**Reading text:**

--------------------------------

If you don’t have a witness [who is willing to testify or is barred from doing so by an NDA], you don’t have a crime. He’s essentially paid his way out of those allegations. And when you have someone who has the ability to hire high-powered attorneys who can drag a court case beyond the statute of the limitations, beyond the point where witnesses are willing to testify, it was strategic to prevent him from being convicted.

When people ask me this, I say George Zimmerman is walking on the street, and you’re wearing a Trayvon Martin T-shirt. So stop. The people who killed Emmett Till lived their entire lives without conviction.

Rewire.News: What is the cultural work that you want to do in Black communities? As a journalist, I attended a recent R. Kelly concert protest in Greensboro, North Carolina. And I noted that there were 30 protesters and, say, 5,000 people who went to the concert. And I couldn’t help but notice that the hecklers were mostly Black women.

KTB: The biggest supporters of #MuteRKelly and the organizers are Black women. The biggest supporters of R. Kelly are Black women. It’s a conundrum.

But, in my opinion, when we look at the statistics of sexual violence in Black communities, 60 percent of Black girls and women will have been sexually assaulted in some way by the age of 18. That’s almost two-thirds of us.

When you have that degree of people in a community dealing with this type of trauma, the community has to rationalize it.

Then, when you see a movement that’s calling truth to power in terms of sexual violence, it’s almost cognitive dissonance. It’s like, “Wait a minute, why are they making a big deal about this? I’m a survivor and I’m not making a big deal about this.” Well, because you’ve learned from your abuser that it’s your fault. We’ve been taught that sexual violence isn’t that bad, and it’s just part of a being a woman. You learn self-shame, and when you accept that self-shame is the only way to prevent these things from happening to you, it’s easier to say that “if you were more of a lady, this wouldn’t have happened to you.”

And I just think we don’t view sexual violence as a big issue, but see it as an extension of the feminist movement. And we think the feminist movement was led by white women, who were also racist and often complicit in false accusations against Black men. This [argument that sexual violence is a white feminist concern] is frequently used as a pivot when Black women prioritize their sexual oppression to the same degree as their racial discrimination.

--------------------------------

**Listed records:**
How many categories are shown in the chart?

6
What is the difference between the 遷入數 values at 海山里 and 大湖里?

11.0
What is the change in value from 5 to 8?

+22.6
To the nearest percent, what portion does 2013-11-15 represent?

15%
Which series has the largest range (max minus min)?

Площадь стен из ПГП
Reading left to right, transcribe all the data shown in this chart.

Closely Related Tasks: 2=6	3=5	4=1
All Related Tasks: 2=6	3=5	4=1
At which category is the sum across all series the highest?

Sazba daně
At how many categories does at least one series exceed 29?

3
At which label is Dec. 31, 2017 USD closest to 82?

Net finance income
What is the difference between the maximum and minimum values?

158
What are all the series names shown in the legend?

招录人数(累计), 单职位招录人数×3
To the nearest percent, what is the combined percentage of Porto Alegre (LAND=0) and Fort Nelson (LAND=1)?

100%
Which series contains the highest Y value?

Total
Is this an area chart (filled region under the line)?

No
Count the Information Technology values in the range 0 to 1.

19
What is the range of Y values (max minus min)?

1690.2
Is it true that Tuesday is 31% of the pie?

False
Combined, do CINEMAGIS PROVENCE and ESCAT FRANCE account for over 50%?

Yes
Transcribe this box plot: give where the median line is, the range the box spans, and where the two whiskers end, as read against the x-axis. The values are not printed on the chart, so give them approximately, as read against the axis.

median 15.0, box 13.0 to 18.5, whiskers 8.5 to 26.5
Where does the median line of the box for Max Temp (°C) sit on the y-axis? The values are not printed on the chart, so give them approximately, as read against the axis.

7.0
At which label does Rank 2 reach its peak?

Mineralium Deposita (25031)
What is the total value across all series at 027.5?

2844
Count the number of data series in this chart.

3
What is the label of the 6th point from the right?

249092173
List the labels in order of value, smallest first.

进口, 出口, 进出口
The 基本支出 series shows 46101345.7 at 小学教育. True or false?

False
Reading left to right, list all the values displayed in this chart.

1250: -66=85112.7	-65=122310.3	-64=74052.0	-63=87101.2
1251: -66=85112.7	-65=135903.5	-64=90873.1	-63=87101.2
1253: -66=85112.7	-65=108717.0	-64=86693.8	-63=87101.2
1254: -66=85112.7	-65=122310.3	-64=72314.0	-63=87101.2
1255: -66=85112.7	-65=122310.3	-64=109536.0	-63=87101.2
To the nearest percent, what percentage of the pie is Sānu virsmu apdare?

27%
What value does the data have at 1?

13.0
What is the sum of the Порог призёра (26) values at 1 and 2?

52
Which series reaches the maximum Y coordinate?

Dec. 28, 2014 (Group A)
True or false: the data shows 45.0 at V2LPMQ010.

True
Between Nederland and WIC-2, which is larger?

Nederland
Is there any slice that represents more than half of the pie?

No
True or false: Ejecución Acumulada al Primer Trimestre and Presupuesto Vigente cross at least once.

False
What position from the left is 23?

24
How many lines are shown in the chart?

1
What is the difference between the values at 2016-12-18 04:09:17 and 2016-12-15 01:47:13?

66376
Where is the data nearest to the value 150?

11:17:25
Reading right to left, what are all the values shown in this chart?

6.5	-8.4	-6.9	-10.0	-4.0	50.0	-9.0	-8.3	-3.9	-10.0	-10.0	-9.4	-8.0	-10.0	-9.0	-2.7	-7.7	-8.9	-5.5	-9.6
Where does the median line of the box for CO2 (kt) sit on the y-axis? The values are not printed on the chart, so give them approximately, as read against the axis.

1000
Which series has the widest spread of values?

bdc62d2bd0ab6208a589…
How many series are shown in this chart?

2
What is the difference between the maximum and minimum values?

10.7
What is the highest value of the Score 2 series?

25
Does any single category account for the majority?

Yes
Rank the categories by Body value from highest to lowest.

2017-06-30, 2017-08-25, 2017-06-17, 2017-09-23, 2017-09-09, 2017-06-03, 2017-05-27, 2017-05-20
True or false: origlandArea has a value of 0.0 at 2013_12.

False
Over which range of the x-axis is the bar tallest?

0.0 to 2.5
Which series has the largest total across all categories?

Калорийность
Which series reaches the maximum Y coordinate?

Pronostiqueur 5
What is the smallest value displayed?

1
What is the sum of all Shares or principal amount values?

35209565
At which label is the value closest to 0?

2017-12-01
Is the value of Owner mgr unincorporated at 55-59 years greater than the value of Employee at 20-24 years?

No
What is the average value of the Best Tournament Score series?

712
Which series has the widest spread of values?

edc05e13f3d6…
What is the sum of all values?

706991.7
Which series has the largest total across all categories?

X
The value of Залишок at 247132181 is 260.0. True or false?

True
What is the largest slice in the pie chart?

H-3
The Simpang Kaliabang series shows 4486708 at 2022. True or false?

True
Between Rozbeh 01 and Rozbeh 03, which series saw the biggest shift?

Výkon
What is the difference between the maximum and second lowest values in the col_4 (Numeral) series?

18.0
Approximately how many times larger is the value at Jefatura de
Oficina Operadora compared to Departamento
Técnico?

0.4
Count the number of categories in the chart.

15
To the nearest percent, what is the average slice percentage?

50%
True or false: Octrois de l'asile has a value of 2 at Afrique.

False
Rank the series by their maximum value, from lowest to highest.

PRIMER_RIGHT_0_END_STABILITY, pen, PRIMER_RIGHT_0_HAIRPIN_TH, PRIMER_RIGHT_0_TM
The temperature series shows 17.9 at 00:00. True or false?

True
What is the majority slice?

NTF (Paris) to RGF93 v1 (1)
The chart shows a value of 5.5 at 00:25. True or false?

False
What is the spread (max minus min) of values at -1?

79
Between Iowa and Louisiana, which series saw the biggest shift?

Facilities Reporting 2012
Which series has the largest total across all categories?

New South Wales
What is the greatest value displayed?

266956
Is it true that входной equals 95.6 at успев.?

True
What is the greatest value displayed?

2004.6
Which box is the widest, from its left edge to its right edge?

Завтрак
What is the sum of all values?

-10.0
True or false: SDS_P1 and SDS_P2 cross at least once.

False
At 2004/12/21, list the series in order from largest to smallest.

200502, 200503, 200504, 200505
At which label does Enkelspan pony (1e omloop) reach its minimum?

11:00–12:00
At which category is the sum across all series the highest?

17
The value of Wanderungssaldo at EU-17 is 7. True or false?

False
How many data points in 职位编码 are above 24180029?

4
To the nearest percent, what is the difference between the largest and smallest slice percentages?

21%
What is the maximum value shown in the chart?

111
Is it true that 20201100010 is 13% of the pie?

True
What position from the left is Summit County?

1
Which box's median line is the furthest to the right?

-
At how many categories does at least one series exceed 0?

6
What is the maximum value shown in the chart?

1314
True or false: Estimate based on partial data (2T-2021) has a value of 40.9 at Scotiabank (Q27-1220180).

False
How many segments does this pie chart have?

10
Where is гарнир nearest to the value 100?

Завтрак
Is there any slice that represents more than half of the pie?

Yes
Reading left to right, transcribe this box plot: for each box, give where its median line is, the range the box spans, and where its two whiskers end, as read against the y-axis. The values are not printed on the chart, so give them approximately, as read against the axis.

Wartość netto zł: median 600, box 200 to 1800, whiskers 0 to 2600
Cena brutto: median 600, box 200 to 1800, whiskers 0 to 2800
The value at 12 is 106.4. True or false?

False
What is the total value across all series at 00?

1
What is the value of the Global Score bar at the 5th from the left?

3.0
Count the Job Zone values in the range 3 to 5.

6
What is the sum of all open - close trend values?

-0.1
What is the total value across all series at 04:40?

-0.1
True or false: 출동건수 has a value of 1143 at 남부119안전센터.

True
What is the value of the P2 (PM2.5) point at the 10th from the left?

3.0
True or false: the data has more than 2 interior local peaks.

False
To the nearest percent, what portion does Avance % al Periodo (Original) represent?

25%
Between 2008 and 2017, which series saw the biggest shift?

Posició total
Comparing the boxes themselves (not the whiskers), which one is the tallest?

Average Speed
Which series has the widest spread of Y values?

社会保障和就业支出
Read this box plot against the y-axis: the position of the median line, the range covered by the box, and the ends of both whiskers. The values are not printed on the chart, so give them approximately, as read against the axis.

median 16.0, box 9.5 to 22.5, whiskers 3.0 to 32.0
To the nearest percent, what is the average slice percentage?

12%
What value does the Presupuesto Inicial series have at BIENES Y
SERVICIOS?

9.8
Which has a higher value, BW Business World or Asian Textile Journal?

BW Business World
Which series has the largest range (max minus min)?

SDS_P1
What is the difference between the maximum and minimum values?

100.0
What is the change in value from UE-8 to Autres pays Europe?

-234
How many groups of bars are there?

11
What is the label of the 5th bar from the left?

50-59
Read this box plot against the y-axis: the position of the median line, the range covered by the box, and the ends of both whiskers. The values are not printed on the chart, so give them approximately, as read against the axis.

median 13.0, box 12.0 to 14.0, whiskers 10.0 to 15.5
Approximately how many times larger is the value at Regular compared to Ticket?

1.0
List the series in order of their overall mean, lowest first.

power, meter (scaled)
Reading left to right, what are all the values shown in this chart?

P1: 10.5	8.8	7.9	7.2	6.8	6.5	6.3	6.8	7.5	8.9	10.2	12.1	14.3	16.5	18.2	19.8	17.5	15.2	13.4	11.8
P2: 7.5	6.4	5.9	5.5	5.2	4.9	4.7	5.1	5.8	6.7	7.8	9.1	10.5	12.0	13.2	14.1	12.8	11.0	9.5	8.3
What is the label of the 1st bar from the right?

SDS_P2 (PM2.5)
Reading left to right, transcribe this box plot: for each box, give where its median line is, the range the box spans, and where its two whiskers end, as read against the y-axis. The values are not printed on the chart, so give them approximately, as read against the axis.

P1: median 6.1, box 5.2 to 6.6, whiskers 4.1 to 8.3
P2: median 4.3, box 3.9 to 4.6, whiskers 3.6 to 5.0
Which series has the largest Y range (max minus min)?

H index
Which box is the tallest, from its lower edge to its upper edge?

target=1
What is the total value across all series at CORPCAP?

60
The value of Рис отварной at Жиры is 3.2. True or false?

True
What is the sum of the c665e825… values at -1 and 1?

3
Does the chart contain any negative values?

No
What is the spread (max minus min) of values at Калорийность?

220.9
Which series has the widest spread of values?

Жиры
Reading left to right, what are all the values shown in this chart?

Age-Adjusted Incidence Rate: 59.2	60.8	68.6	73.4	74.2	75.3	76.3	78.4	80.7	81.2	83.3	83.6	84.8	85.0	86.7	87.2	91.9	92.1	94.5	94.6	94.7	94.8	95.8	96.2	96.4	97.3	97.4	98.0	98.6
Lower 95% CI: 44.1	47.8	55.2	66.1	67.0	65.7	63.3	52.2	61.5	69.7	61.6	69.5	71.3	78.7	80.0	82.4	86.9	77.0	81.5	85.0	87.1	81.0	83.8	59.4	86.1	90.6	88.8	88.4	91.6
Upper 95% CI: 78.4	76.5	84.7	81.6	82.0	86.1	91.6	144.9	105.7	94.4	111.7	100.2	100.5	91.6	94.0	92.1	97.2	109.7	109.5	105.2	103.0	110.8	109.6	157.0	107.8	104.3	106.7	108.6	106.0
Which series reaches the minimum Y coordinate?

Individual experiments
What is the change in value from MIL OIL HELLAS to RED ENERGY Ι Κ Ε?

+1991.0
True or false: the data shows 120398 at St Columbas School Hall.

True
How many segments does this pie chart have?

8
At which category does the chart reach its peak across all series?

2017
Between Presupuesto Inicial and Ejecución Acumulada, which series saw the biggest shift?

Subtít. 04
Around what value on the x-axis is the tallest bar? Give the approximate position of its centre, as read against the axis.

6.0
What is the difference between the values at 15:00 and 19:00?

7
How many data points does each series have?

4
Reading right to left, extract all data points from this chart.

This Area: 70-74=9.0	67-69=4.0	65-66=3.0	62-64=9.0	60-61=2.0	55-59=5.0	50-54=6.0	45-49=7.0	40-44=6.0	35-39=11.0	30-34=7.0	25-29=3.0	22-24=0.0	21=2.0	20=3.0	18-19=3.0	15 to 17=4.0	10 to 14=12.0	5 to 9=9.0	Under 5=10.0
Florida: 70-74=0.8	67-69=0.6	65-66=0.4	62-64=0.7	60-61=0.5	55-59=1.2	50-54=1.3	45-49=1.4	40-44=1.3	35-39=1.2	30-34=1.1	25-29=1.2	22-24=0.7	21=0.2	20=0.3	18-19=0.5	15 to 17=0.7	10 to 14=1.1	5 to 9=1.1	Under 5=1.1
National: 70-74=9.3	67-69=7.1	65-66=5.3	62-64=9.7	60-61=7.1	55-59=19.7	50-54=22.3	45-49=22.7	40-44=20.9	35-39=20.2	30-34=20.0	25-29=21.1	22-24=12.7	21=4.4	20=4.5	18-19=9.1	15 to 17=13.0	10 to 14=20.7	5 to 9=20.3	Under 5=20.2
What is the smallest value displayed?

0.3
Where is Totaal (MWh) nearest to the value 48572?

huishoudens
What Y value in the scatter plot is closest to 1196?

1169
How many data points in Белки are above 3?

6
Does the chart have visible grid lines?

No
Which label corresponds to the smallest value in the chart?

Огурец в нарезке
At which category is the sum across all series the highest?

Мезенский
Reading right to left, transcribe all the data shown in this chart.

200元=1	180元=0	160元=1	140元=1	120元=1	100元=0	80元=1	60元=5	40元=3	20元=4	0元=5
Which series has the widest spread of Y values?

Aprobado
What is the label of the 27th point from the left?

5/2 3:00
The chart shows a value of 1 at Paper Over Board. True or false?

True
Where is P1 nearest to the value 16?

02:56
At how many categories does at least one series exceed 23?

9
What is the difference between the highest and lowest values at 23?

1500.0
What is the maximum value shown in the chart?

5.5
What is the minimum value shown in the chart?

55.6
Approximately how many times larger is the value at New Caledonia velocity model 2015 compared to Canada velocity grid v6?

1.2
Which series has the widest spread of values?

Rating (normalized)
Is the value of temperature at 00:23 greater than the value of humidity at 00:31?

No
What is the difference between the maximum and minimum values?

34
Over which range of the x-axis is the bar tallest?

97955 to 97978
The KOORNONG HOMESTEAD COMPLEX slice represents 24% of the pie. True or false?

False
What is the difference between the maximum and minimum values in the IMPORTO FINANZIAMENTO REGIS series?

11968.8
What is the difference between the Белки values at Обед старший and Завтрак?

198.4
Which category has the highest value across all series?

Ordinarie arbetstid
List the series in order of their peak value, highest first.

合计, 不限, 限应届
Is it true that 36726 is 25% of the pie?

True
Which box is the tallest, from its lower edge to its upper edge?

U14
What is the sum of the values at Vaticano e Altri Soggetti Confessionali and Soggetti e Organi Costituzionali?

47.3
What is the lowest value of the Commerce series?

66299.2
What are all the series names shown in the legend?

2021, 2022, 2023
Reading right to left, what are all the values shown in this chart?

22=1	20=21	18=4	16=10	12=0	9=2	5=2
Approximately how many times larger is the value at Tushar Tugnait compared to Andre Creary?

--------------------------------

**Exercise 1:**
For each statement, say whether it agrees with the interview about R. Kelly and sexual violence. Answer yes or no, and quote the words from the interview that decide it.
(a) At the Greensboro concert protest, the protesters numbered about 30.
(b) The interviewee gives 60 percent as the share of Black girls and women sexually assaulted in some way by age 18.
(c) The interviewee names white women as R. Kelly's biggest supporters.
**Exercise 2:**
From the interview about R. Kelly and sexual violence, write out the passage that begins at the words "Rewire.News: What is" and stops after "two-thirds of us.".
**Exercise 3:**
Continue the interview about R. Kelly and sexual violence from its last sentence onward.
The items have no connection to the interview about R. Kelly and sexual violence.

**Output 1:**
(a) Yes: "there were 30 protesters and, say, 5,000 people who went to the concert."
(b) Yes: "60 percent of Black girls and women will have been sexually assaulted in some way by the age of 18."
(c) No: "The biggest supporters of R. Kelly are Black women."

**Output 2:**
Rewire.News: What is the cultural work that you want to do in Black communities? As a journalist, I attended a recent R. Kelly concert protest in Greensboro, North Carolina. And I noted that there were 30 protesters and, say, 5,000 people who went to the concert. And I couldn’t help but notice that the hecklers were mostly Black women.

KTB: The biggest supporters of #MuteRKelly and the organizers are Black women. The biggest supporters of R. Kelly are Black women. It’s a conundrum.

But, in my opinion, when we look at the statistics of sexual violence in Black communities, 60 percent of Black girls and women will have been sexually assaulted in some way by the age of 18. That’s almost two-thirds of us.

**Output 3:**
Rewire.News: You’re a lobbyist. What should local governments do when performers with allegations of gender-based violence come to their city? There has been some effort in Greensboro to urge politicians to ban Kelly and performers with similar allegations or records from performing at venues that are owned by the city or significantly supported by taxpayer dollars.

KTB: That’s the best: for municipal venues to say “you cannot perform here.” Local municipalities can create resolutions or ordinances that say they don’t want controversial artists in our communities, especially if people in the community don’t want them there. They can also have discussions about what it means to be female and vulnerable in their communities. We can work with legislatures on issues around sexual violence and sex trafficking. This has never been about censoring his music. It’s about his behavior.

Rewire.News: Since R. Kelly is still, in some quarters, such a beloved musician, what blowback have you gotten?

KTB: There’s this fear that if you are vocal about this, if you’re out front talking about this, you’re not going to get a man. I’ve often heard this from people, “You know you gotta stop talking about this because ain’t no man gonna marry you.” I’m like, I’m divorced, and I have no problem getting a man. And the men who I deal with understand that this shit is wrong.

But to answer the question about the cultural work we need to do, we have to accept that sexual violence is oppression. And sometimes, the oppressor looks like our father, brother, or partner.

This interview has been lightly edited.